Both memes and needlework are collective folk texts that spread because people remix and remake them. Th
e words “text” and “textile” have a common origin, from a Proto-Indo-European root teks, “to weave.” Writing and weaving are both acts of creation by bringing together. A storyteller is a spinner of yarns, and the internet’s founding metaphor is of a web. If we go far enough back, before printing presses and cameras and photocopiers introduced the notion of faithful reproduction, all transmission is re-creation. Teks is also the root in the word “technology,” which at one point meant a systematic treatise on an art or craft, or even a grammar, before it referred to a study of mechanical or industrial arts (a 1902 dictionary gives the examples of “spinning, metal-working, or brewing”) and then to digital tech.
Memes have coexisted with and been made possible by technology for a long time. Physically mailed chain letters such as the Send-a-Dime “Prosperity Club,” which made headlines in 1935, and chain emails (“Every time this email is forwarded, Bill Gates will donate a dollar to cure cancer”) are fairly well known. Less well known is a precursor that came in between chain letters and emails, known as “faxlore” or “Xeroxlore”: jokes, stories, and warnings that circulated via email, fax, and photocopy.
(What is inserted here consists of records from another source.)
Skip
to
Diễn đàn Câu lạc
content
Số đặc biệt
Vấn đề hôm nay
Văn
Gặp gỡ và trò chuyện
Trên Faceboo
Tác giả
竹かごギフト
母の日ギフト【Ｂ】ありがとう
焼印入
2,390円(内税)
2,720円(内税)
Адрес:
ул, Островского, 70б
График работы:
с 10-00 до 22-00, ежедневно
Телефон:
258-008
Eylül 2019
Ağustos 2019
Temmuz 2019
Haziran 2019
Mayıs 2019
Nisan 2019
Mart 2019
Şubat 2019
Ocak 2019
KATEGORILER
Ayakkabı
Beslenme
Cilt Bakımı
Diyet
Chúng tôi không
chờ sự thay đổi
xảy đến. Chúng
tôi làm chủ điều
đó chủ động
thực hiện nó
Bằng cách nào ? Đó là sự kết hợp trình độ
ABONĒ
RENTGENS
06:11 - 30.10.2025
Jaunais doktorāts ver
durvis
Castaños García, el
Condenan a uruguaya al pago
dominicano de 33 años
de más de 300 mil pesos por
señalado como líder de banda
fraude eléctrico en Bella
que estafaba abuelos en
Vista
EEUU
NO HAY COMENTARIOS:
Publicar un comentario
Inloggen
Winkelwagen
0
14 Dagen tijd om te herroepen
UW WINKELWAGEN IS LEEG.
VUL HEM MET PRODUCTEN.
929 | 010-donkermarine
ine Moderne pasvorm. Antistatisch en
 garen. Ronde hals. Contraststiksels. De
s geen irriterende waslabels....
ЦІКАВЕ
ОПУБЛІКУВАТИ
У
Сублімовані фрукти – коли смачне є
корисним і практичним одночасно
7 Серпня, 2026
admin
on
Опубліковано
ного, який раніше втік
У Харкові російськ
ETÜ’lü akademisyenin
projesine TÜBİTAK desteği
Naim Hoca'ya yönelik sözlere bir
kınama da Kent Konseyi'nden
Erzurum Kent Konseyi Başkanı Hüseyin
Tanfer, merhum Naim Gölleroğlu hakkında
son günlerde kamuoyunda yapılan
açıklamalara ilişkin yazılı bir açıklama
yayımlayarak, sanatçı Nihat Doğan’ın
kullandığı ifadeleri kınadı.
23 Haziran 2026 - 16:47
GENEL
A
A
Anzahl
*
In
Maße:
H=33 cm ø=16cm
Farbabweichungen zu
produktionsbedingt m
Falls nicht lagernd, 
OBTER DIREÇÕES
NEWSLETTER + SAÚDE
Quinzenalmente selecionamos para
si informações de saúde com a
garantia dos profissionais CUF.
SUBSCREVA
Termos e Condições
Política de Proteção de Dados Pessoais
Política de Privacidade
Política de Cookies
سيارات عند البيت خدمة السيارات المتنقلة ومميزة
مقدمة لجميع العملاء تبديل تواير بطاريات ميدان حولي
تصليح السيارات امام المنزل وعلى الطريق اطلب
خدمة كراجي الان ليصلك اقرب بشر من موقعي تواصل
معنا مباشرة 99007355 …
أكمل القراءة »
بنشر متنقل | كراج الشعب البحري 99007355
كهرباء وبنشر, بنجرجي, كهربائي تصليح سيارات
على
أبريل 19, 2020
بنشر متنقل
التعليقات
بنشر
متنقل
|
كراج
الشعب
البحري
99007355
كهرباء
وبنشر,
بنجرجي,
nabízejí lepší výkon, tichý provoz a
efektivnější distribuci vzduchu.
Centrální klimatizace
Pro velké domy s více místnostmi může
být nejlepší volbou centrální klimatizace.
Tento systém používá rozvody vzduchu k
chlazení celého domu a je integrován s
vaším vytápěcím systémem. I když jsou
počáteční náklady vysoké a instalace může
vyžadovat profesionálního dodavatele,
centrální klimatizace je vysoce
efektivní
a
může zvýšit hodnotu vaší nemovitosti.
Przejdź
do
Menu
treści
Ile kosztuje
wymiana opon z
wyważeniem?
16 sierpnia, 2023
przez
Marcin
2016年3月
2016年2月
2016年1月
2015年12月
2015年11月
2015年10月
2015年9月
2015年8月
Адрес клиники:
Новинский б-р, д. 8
The most famous of these was Blinkenlights, a mock-German warning to stick on the wall above any fancy equipment saying that it “ist nicht für der gefingerpoken und mittengraben. . . . Das rubbernecken sichtseeren keepen das cotten-pickenen hans in das pockets muss; relaxen und watchen das blinkenlichten.” As Michael J. Preston described in his article coining the term “Xeroxlore” in 1974, this genre tended to feature mock memos and other workplace humor, since most people didn’t have access to a photocopier at home. But while the photocopier and fax machine enabled these stories to spread, it was harder to remix them when copy-pasting involved literal photocopiers and jars of paste.